Preconceito Linguístico
Enviada em 04/10/2018
Preconceito linguístico é gerada pela ideia que existe apenas uma única língua correta, baseada na gramática normativa. Esse vem sendo um grande problema na sociedade e um dos menos discutidos, além de colaborar com a prática da exclusão social. No entanto, devemos lembrar que a língua é mutável e ao longo do tempo se adapta de acordo as ações dos falantes.
Nesse contexto, vale ressaltar, que na Semana de Arte Moderna em 1922, foi um grande marco na nossa cultura, pois representa uma ruptura nos nossos padrões culturais e busca por uma linguagem nacional. Outrossim, o autor modernista Oswald de Andrade, faz referência do tema em um poema chamado “pronominais”, na qual mostra uma certa frase em forma culta e coloquial, isto é, ele apresenta maneiras distintas para expressar a mesma ideia, sendo assim, não existe maneira certa ou errada para se expressar.

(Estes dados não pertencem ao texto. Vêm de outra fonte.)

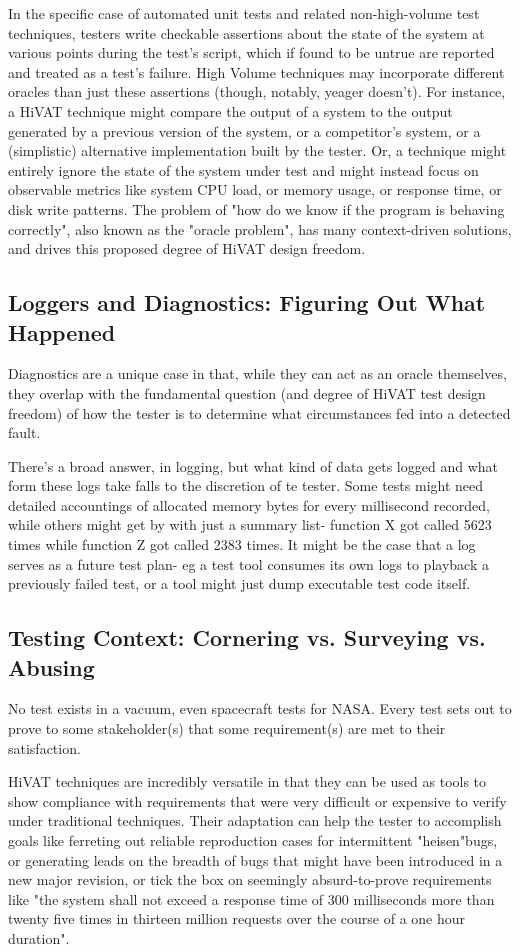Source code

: In the specific case of automated unit tests and related non-high-volume test techniques, testers write checkable assertions about the state of the system at various points during the test's script, which if found to be untrue are reported and treated as a test's failure. High Volume techniques may incorporate different oracles than just these assertions (though, notably, yeager doesn't). For instance, a HiVAT technique might compare the output of a system to the output generated by a previous version of the system, or a competitor's system, or a (simplistic) alternative implementation built by the tester. Or, a technique might entirely ignore the state of the system under test and might instead focus on observable metrics like system CPU load, or memory usage, or response time, or disk write patterns. The problem of "how do we know if the program is behaving correctly", also known as the "oracle problem", has many context-driven solutions, and drives this proposed degree of HiVAT design freedom.

\subsection{Loggers and Diagnostics: Figuring Out What Happened}
Diagnostics are a unique case in that, while they can act as an oracle themselves, they overlap with the fundamental question (and degree of HiVAT test design freedom) of how the tester is to determine what circumstances fed into a detected fault.

There's a broad answer, in logging, but what kind of data gets logged and what form these logs take falls to the discretion of te tester. Some tests might need detailed accountings of allocated memory bytes for every millisecond recorded, while others might get by with just a summary list- function X got called 5623 times while function Z got called 2383 times. It might be the case that a log serves as a future test plan- eg a test tool consumes its own logs to playback a previously failed test, or a tool might just dump executable test code itself.

\subsection{Testing Context: Cornering vs. Surveying vs. Abusing}
No test exists in a vacuum, even spacecraft tests for NASA. Every test sets out to prove to some stakeholder(s) that some requirement(s) are met to their satisfaction.

HiVAT techniques are incredibly versatile in that they can be used as tools to show compliance with requirements that were very difficult or expensive to verify under traditional techniques. Their adaptation can help the tester to accomplish goals like ferreting out reliable reproduction cases for intermittent "heisen"bugs, or generating leads on the breadth of bugs that might have been introduced in a new major revision, or tick the box on seemingly absurd-to-prove requirements like "the system shall not exceed a response time of 300 milliseconds more than twenty five times in thirteen million requests over the course of a one hour duration".

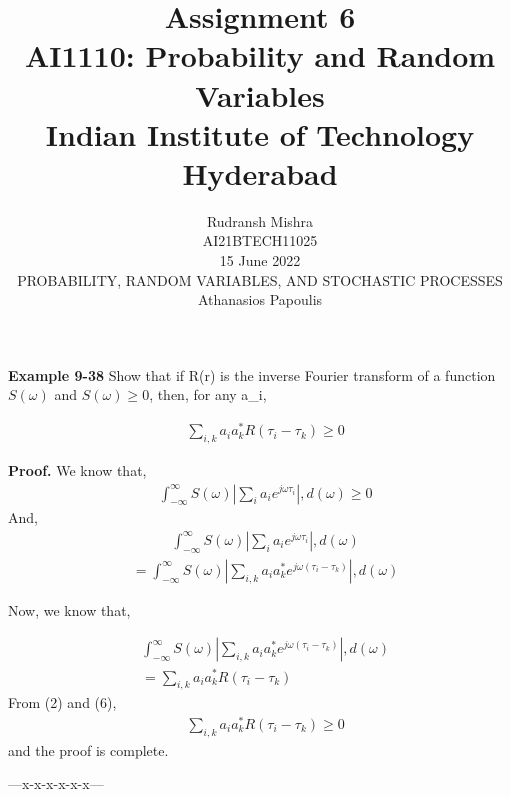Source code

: \documentclass[journal,12pt,twocolumn]{IEEEtran}
\title{Assignment 6 \\ \Large AI1110: Probability and Random Variables \\ \large Indian Institute of Technology Hyderabad}
\author{Rudransh Mishra \\ \normalsize AI21BTECH11025 \\ \vspace*{20pt} \normalsize  15 June 2022 \\ \vspace*{20pt} PROBABILITY, RANDOM VARIABLES, AND STOCHASTIC PROCESSES\\ \normalsize Athanasios Papoulis}
\begin{document}
\maketitle

\textbf{Example 9-38}
Show that if R(r) is the inverse Fourier transform of a function $S(\omega)$ and $S(\omega) \geq 0$, then, for any a_i,
\par 
\begin{align}
  &\sum_{i,k}^{} a_i a_k^{*} R(\tau_i - \tau_k) \geq 0
\end{align}

\textbf{Proof.}
We know that,
\begin {align}
&\int_{-\infty}^{\infty}S(\omega) |\sum_{i}^{} a_i e^{j \omega \tau_i}|,d(\omega)\geq 0
\end {align}
And,
\begin {align}
&\int_{-\infty}^{\infty}S(\omega) | \sum_{i}^{} a_i e^{j \omega \tau_i}|,d(\omega) 
\end {align}
\begin {align}
&= \int_{-\infty}^{\infty}S(\omega) | \sum_{i,k}^{} a_i a_k^{*} e^{j \omega (\tau_i-\tau_k)}| ,d(\omega)
\end {align}

Now, we know that,

\begin {align}
&\int_{-\infty}^{\infty}S(\omega) | \sum_{i,k}^{} a_i a_k^{*} e^{j \omega (\tau_i-\tau_k)}| ,d(\omega)\\
&=\sum_{i,k}^{} a_i a_k^{*} R(\tau_i - \tau_k)
\end {align}
From (2) and (6),
\begin {align}
&\sum_{i,k}^{} a_i a_k^{*} R(\tau_i - \tau_k) \geq 0
\end {align}
and the proof is complete.

\begin{center} ---x-x-x-x-x-x--- \end{center}
\end{document}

Ademais, a influência que a língua tem nas nossas vidas é clara. O modo de falar e de escrever podem dizer de onde o falante vem e até a qual classe social pertence. A norma culta que deveria ajudar na formação de uma sociedade compacta, em termos linguísticos, se tornou um problema pois ao invés de unir acaba excluindo as pessoas que não falam de acordo com a gramática normativa. Apesar disso, a gramática deve ser parte do material didático da escola, uma vez, que ela deve servir como um meio de orientação, e não como a única língua correta. Marcos Bagno fala no seu livro preconceito linguístico: o que é, como faz, no quarto mito " as pessoas sem instrução falam tudo errado" se referindo ao que já foi dito.
Torna-se evidente, portanto, que são necessárias medidas para combater o preconceito linguístico. É dever da escola e do professor orientar os alunos através de palestras, adquirir uma semana para falar sobre variedades linguísticas, com objetivo de naturalizar línguas de cada região do país. Demais, a mídia pode promover propagandas para conscientizar a sociedade que não existe língua certa ou errada assim como disse Marcos Bagno. Dessa forma, será possível acabar com o preconceito linguístico.